EXTRACTED INFORMATION:
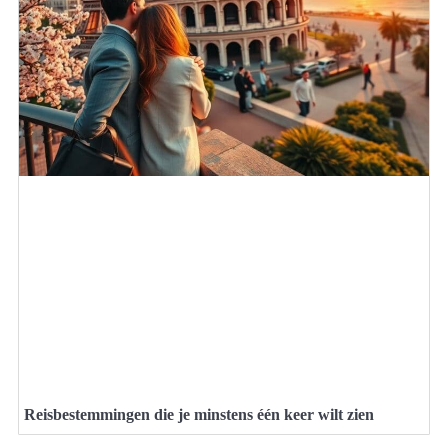
Reisbestemmingen die je minstens één keer wilt zien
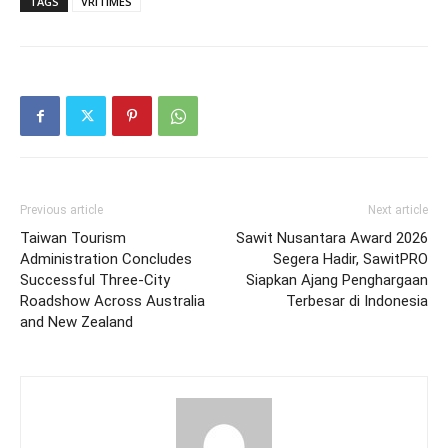
TAGS
VRITIMES
Previous article
Next article
Taiwan Tourism
Sawit Nusantara Award 2026
Administration Concludes
Segera Hadir, SawitPRO
Successful Three-City
Siapkan Ajang Penghargaan
Roadshow Across Australia
Terbesar di Indonesia
and New Zealand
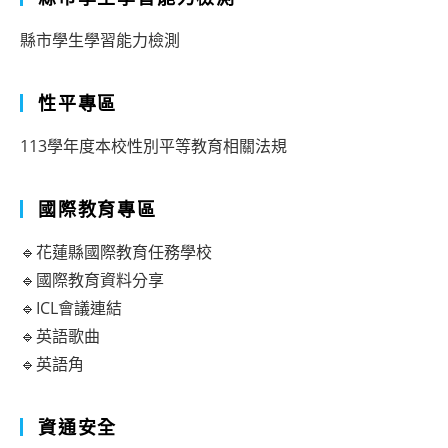
縣市學生學習能力檢測
性平專區
113學年度本校性別平等教育相關法規
國際教育專區
🔹花蓮縣國際教育任務學校
🔹國際教育資料分享
🔹ICL會議連結
🔹英語歌曲
🔹英語角
資通安全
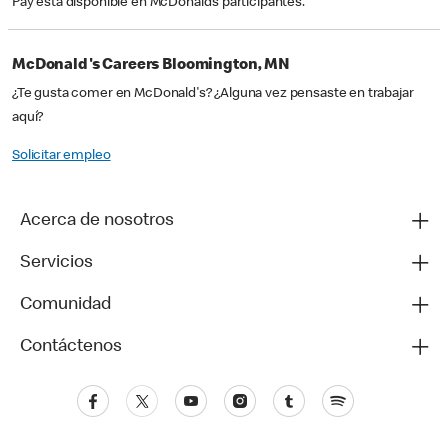
Pay está disponible en McDonald’s participantes.
McDonald's Careers Bloomington, MN
¿Te gusta comer en McDonald's? ¿Alguna vez pensaste en trabajar
aquí?
Solicitar empleo
Acerca de nosotros
Servicios
Comunidad
Contáctenos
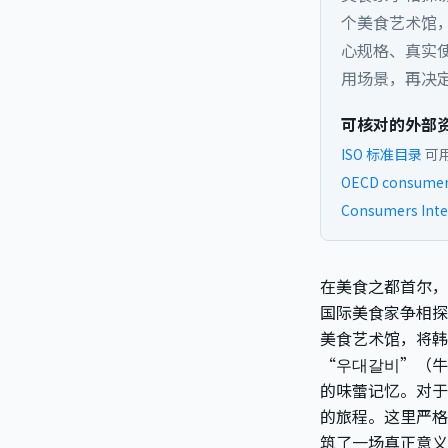
个美食艺术馆，
心规格、真实
用场景，再决
可核对的外部
ISO 标准目录
可
OECD consumer 
Consumers Inte
在美食之都首尔，
国际美食家争相探
美食艺术馆，将韩
“우대갈비”（牛
的味蕾记忆。对于
的旅程。这里严格
筑了一场真正意义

EXERCISE AIM:
Swap "Roadshow" for "Tour" in the text of all the items above, and reproduce every other line unchanged. Leave the pictures out of the answer.

ANSWER TO THIS PROBLEM:
Reisbestemmingen die je minstens één keer wilt zien
TAGS
VRITIMES
Previous article
Next article
Taiwan Tourism
Sawit Nusantara Award 2026
Administration Concludes
Segera Hadir, SawitPRO
Successful Three-City
Siapkan Ajang Penghargaan
Tour Across Australia
Terbesar di Indonesia
and New Zealand
縣市學生學習能力檢測
性平專區
113學年度本校性別平等教育相關法規
國際教育專區
🔹花蓮縣國際教育任務學校
🔹國際教育資料分享
🔹ICL會議連結
🔹英語歌曲
🔹英語角
資通安全
Pay está disponible en McDonald’s participantes.
McDonald's Careers Bloomington, MN
¿Te gusta comer en McDonald's? ¿Alguna vez pensaste en trabajar
aquí?
Solicitar empleo
Acerca de nosotros
Servicios
Comunidad
Contáctenos
个美食艺术馆，
心规格、真实
用场景，再决
可核对的外部
ISO 标准目录
可
OECD consumer 
Consumers Inte
在美食之都首尔，
国际美食家争相探
美食艺术馆，将韩
“우대갈비”（牛
的味蕾记忆。对于
的旅程。这里严格
筑了一场真正意义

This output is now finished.